Quote from ES.Dreamer:

Ammo,

Thank you for your posts, charts, and commentary, even with your ADD I read them :)

Sharing some experience...

Best place to short an inverse head and shoulder is above the neck. Especially if you don't mind a little heat.

Most of them will want to come back to the neck for a retest, this is where you can reduce risk, and if things go well, it will eventually fail to flip the neck and end up taking the shoulder and many times the head as well for new legs.

Not saying this is the case here, as you know, we never know the outcome of the markets, but I was taught to play necks this way and based on my experience and realized profits, I know of no better way. I can honestly tell you it's the herd the one who tries to buy the breakouts. Pays to think outside the box.

In other words, don't short below the neck, only above it, or you could find yourself painfully early as they are usually "designed" to trap buyers high.

ESD
 
Quote from JSSPMK:

Re - herd buys breakouts.

It's not bad, already up 70+% in 8 months. Due to headfakes & most importantly not knowing how to trade breakouts they are looked upon as a 0 edge strategy, but in my experience breakouts are a necessity as up trends need new highs & down trends new lows. Just like Ammo scales into a position, with breakouts I scale in until I hit the right one. That way you are warranted to be on right side when it breaks. Plus I increase size after every failed breakout. I only deal with daily & upwards levels.

JSSMPK,

I read your journal. If you ever catch a long consolidation, that does not break out but instead keeps faking both sides my understanding is that you could be in trouble.

On top of that, due to your martingalish sizing you are only using a very small portion of your capital correct ?

You mentioned something like 5% max pain, does that mean you are 70% up on the capital used to achieve no more than 5% max pain or 70% on all capital ? I hope you see my point you don't want to trick yourself, underleverage is also problematic as we want to move all of our capital.

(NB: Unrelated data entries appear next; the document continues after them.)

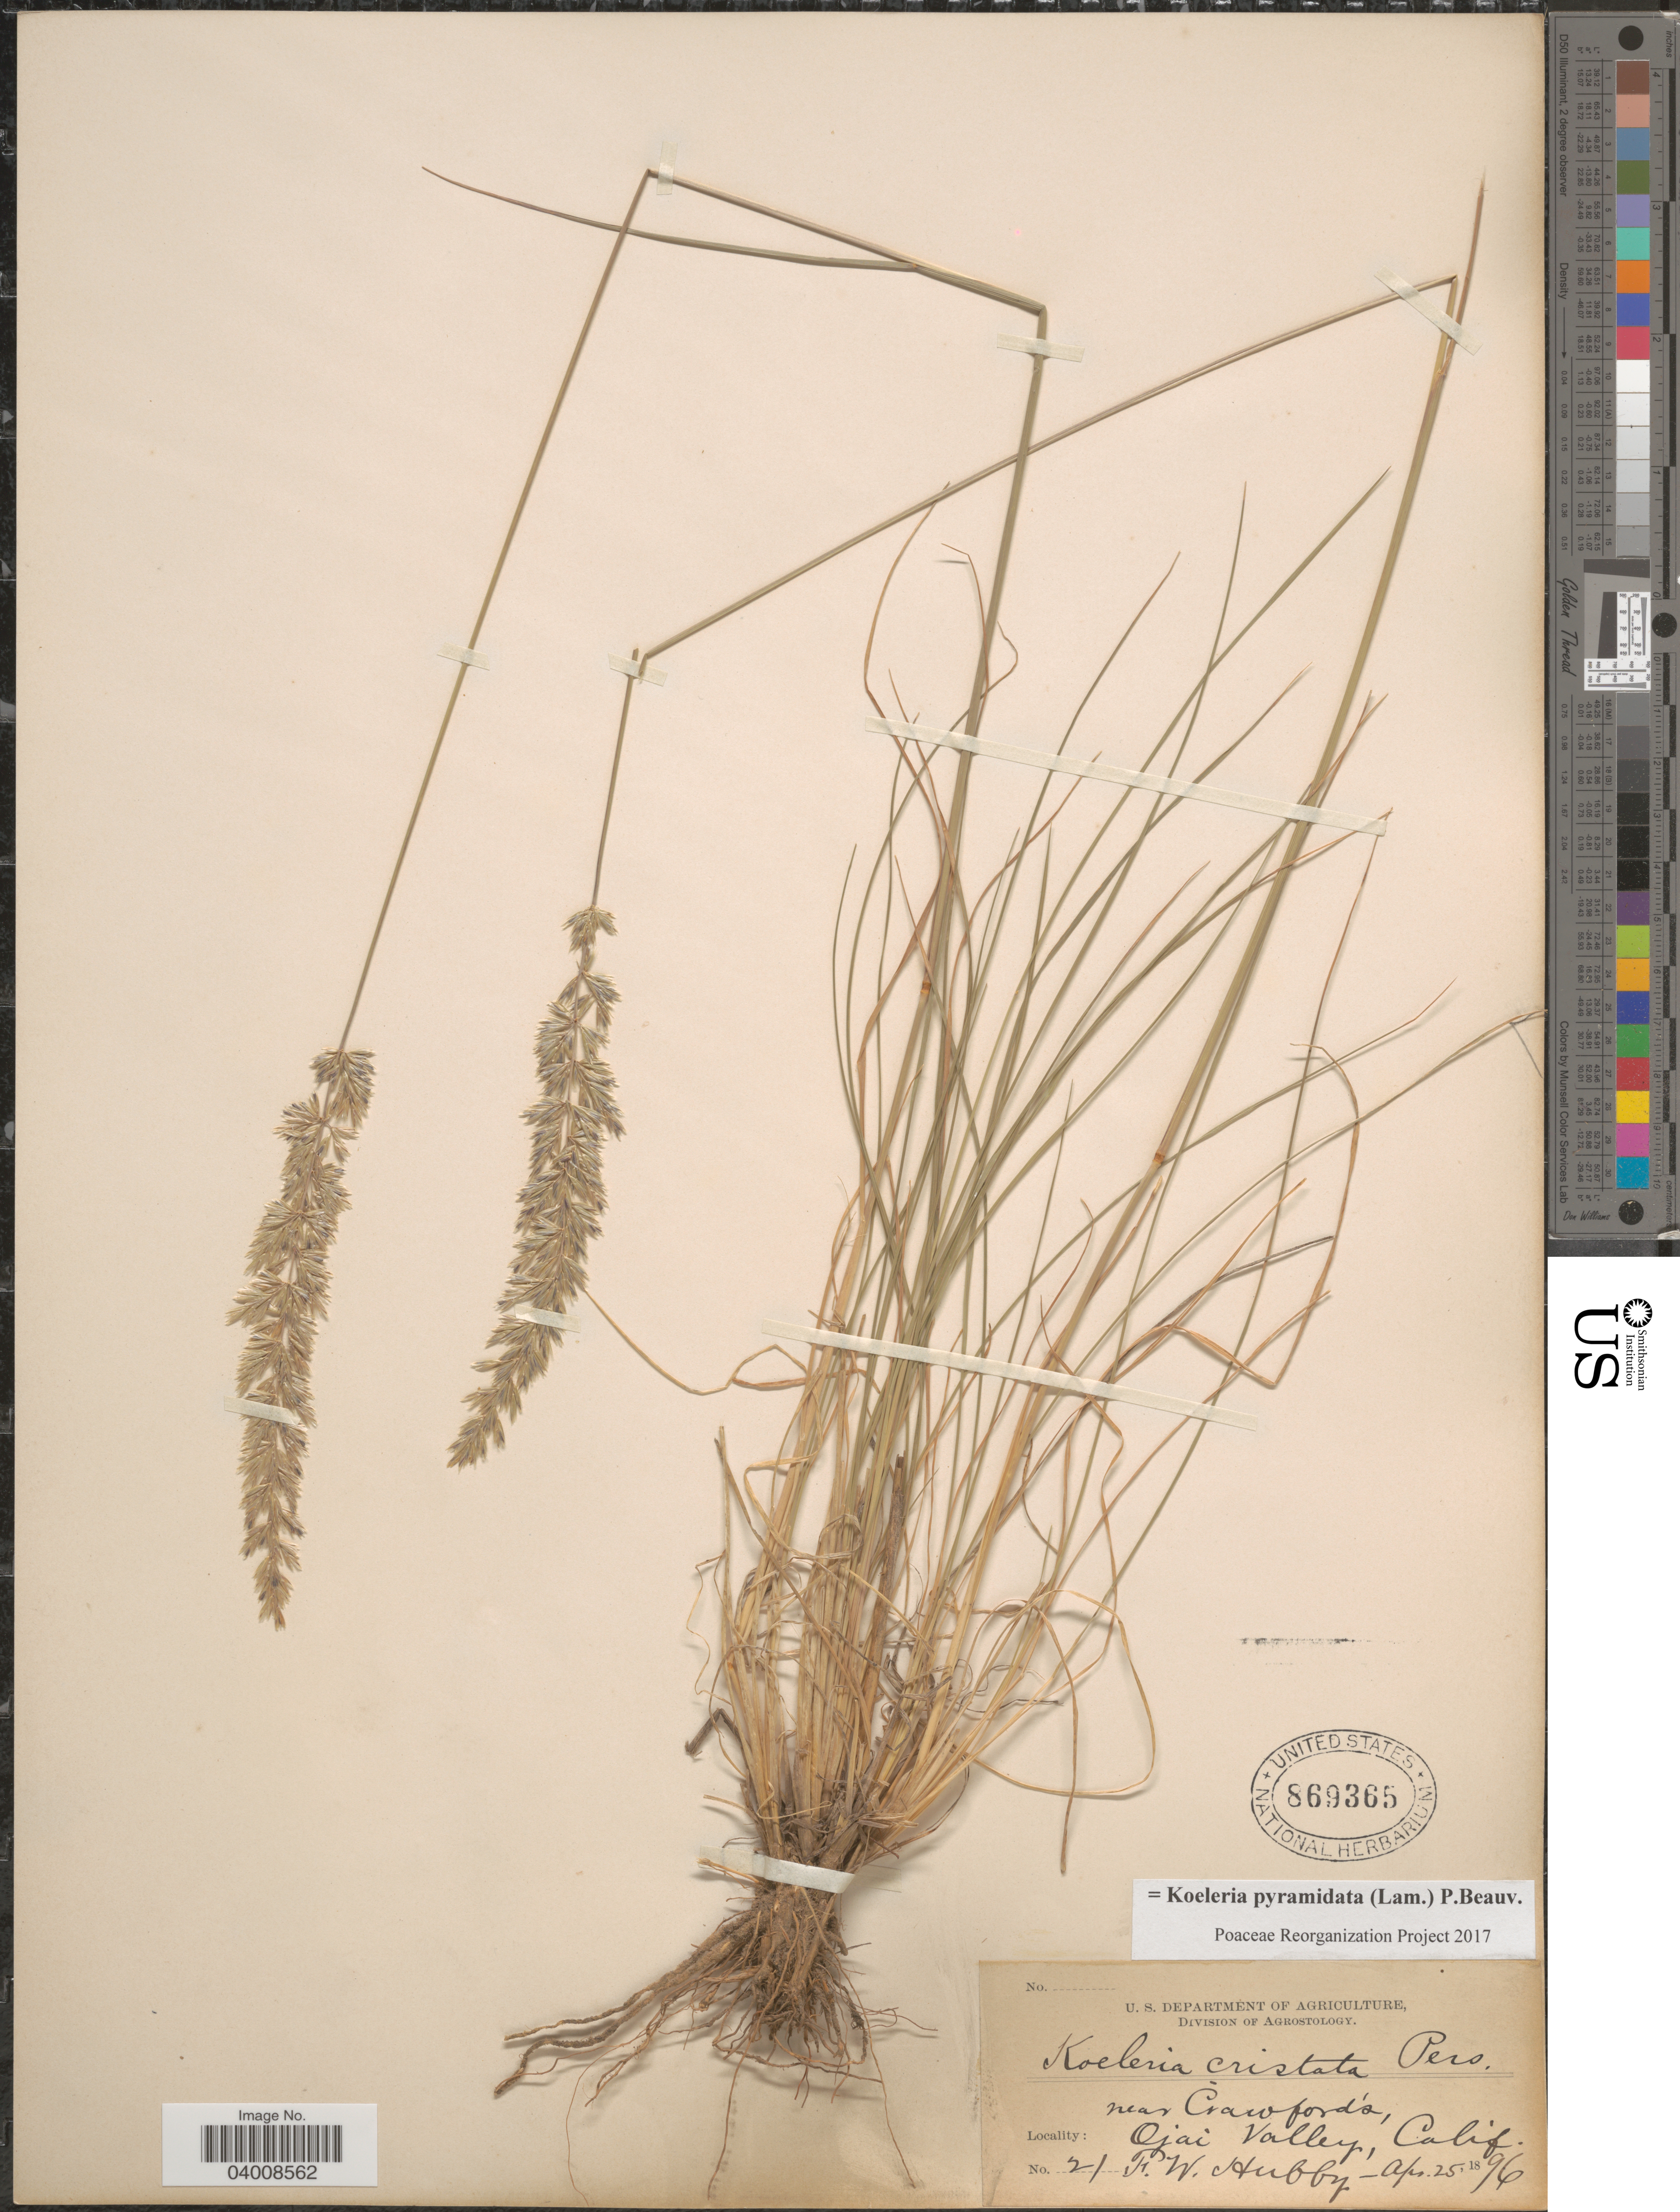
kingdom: Plantae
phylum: Tracheophyta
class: Liliopsida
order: Poales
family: Poaceae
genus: Koeleria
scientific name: Koeleria pyramidata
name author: (Lam.) P. Beauv.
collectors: F. Hobby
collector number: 21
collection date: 1896-04-25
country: United States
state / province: California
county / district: Ventura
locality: Near Crawford's, Ojai Valley.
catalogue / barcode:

For what is worth, what ESD shared is pure gold. In fact, I will add the following, in downtrends fading bullish reversals is money, and in uptrends fading bearish reversals the same but only after they look "confirmed", full trap in effect. As he said, must learn to think outside the box to survive this game because as you know, it's damn brutal.
 
Quote from ES.Dreamer:

No Heat,

Thank you for those insights very interesting logic, always a pleasure to read distinct styles of trading.

I suppose you consider taking heat as opportunity hence your username?

ESD

My pleasure.

Yes, precisely, I see heat as opportunity until I realize I'm dead wrong, much like Ammo, then time to take the loss and move on to the next trade. The balance is of course obtained by letting winners run full blast, without this, you don't stand a chance.
 
Quote from JSSPMK:

Plus I increase size after every failed breakout. I only deal with daily & upwards levels.

Do you mean that if you trade a breakout and it fails, you exit the position and try again with larger size on the next attempt to break that level?
 
Quote from No.Heat:

The balance is of course obtained by letting winners run full blast, without this, you don't stand a chance.

NH, what is your technique for riding winners? Do you trail a stop, scale out, base exits on price action near major levels, exit on pushes to new highs/lows and re-enter on pullbacks, or...?
 
Quote from NoDoji:

Do you mean that if you trade a breakout and it fails, you exit the position and try again with larger size on the next attempt to break that level?

Yes but he takes the opposite side on the next trade as far as I recall from his journal posts. However, he is underusing capital a great deal, and this is a problem. For instance, if he loses 5 in a row he loses 5% of his capital, therefore, Im assuming his 70% claim is only on the chunk of the capital used for the 5 attempts and not on the full capital he used to based his max 5% risk.
 
Quote from NoDoji:

NH, what is your technique for riding winners? Do you trail a stop, scale out, base exits on price action near major levels, exit on pushes to new highs/lows and re-enter on pullbacks, or...?

I don't trail stops, I'm either wrong or I get my targets, no bullshit in the middle as this kills my expectancy.

Breakeven trades do not exist in my trading only winners and losses.